Viewing: Tuesday to Saturday 09h00 - after dinner
Sunday 10h00 - 16h00
Monday 09h00 - 17h00
For 10 years, Tokara launched its new vintages with an annual exhibition of paintings painted in wine, called Wine Made Art (some are hanging in the corridor).
This year, the exhibition promotes work by artists who don't paint in wine, but whose work is associated with wine, landscape, nature or science.
Lisa Strachan was taken into Tokara's vineyards by the estate's viticulturalist, Aidan Morton, to find some of her source material for her finely-observed watercolours.
Walter Oltmann marvels at the beauty of the moth, a pollinator, and other insects inspire his suit images. His weaving is in wire, tracing nature with its threads.
Mishkaah Amien cuts the finest patterns by hand with a cutting knife, as if dissecting designs of molecules, ripples of sound or taste, and as her title says: Beyond the visible.

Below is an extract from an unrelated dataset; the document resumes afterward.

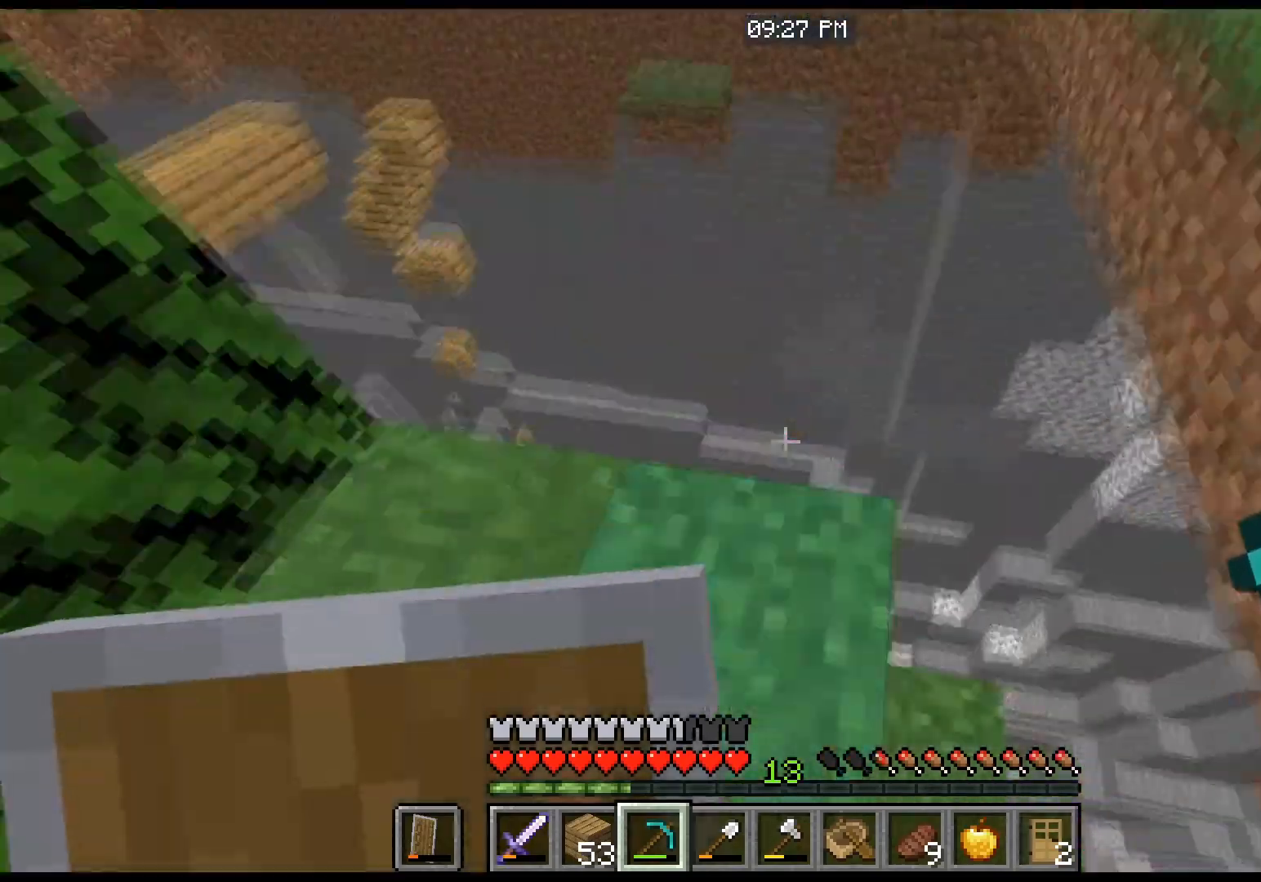
{"keys": [], "mouse": [], "events": [[501, "w", "up"]]}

Nicolas Hales looks beyond the visible into structures beneath what we see and into the spaces we inhabit. He is interested in light waves and energy fields. In Alchemy no 1 a container floats like an ancient wine amphora.
Desmond Mnyila masks views of landscape: cultivated and pristine. Daniel Mark Nel's paintings draw us into leafy glades, while Lucas Bambo's narrative linocuts describe the practice of cultivating and plead with humans to care for our natural resources, especially water.